For Laura chosen lamp this as you can see how in fact rat-mole natural which size seems road lights up with a torch… Humour observation kindness, curiosity, rat-mole…
This cradle Laura with maintained as you can see rat-kangaroos two… Slippers these for when starts Laura walking on the toe caps mice two head.
Mum, with also want slippers mice …
Pacinto barks.
Yes Hannah will a tomorrow pair slippers of mice get.
And a I want live hamster for pet.
Seemingly disgruntled, the poodle barks.
(together) Yes Arno will get you birthday hamster pet.
For I’d like a Christmas muff ground squirrel …
But let’s with some continue other news. Observe our floor is higher and the ceiling is lower … From our family benefits the partnership with rats.
Be like us. Trust the biological symbiosis. Our species are complementary.
As with result partnership rats have to throw away food waste…
This our is the after meal evening kitchen…
Images of leftovers in plates, bowls, etc.
And this our is next kitchen morning.
Images of clean plates.
Ja, ja … Danke schön …
Contribute no longer we to nature of pollution.
Longer no we the environment pollute.
Everything deal with rats.
Everything clean up rats.
I no longer a mum throw am soiled happy nappies.
Eat rats them.
And are see feel rats efficient, discreet, polite, invisible, presence, never.
Them to will we unless visit invite.
For this a purpose we flute utilise.
This is how we starts come it see whenever us flute someone rats works.
Dad plays the flute.

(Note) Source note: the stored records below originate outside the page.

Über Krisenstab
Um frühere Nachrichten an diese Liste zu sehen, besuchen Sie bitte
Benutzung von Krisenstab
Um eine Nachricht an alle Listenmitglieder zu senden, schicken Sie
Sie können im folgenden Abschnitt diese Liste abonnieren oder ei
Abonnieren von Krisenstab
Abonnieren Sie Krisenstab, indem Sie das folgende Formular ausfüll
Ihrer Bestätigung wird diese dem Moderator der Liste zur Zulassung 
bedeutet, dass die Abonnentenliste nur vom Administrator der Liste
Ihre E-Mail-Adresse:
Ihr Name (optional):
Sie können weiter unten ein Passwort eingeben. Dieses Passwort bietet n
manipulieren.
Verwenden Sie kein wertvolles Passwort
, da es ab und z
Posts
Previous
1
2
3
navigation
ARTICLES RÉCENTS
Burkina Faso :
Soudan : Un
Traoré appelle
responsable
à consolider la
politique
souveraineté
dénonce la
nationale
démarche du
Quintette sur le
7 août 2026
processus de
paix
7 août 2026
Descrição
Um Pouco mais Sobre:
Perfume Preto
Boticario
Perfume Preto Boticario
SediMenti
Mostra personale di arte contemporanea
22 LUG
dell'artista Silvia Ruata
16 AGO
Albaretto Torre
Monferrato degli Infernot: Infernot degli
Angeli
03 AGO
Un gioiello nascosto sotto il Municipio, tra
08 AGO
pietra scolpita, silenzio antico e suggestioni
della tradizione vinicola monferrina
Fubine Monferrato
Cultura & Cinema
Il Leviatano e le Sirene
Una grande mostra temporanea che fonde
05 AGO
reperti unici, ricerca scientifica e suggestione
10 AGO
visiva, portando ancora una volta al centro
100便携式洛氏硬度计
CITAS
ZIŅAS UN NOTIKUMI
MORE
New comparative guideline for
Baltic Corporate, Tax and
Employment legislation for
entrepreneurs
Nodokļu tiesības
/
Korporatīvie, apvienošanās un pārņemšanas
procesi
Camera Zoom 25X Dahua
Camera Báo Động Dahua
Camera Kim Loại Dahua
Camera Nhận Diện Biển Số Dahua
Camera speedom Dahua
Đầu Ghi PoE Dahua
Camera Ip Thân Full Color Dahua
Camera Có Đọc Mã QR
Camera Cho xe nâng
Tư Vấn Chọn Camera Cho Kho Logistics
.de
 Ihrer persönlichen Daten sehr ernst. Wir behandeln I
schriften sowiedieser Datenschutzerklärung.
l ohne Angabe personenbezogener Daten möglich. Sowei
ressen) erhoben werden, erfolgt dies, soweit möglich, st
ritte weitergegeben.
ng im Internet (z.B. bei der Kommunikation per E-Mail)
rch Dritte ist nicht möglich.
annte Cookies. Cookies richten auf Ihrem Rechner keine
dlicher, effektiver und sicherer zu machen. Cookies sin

Rat heads, claws and tails appear pretty much everywhere: under the furniture, emerging from drawers and books, from under cushions and wardrobes.
We when withdraw playing stop rats.
We can a lot learn from rats.
Them improved we have owing to.
I shall as for me better world in a live.
Ha, ha, ha … It look already talking.
It’s today Eve Christmas.
They all sing O Tannenbaum. The rats lug in a decorated Christmas tree and place six beautifully wrapped boxes underneath.
The poodle barks.
Oh father us all brought Christmas presents. (Reading a gift tag.) A Dita present for grandma …
Father Chri than.
(reading gift tag) An Erika present for mum …
Than Fath.
An Arno present for.
Than Fath Chri.
A pre fo Hannah.
Oh, oh, than Fath Chri.
A pre fo Baldur … Than Fath Chri. And a pre fo Pa.
The poodle barks. Frantic opening of boxes. They all find an apple inside. Everybody shouts: “Thank you, Father Christmas!”
All members of the perfect family come up to the footlights to eat their apples. Behind them, the rats demolish the boxes, the wrapping paper, the ribbons and gift tags.
As soon as they’ve finished with their apples, the family members throw the cores right behind them. These are caught mid-air by the rats.
The rats make the cores disappear in an instant, and move on to demolishing the Christmas tree.
Translated from the Romanian by
The Man Who Had All His Malice Removed is a play in 31 scenes, first published in Romanian as Omul din care a fost extras răul, by Cartea Românească in 2014. It tells the story of a world run by giant rats who decide to rid the human race from the burden of language. Journalists become first in line for this thought experiment, designed to reduce people’s vocabulary and encourage more “positive” thinking.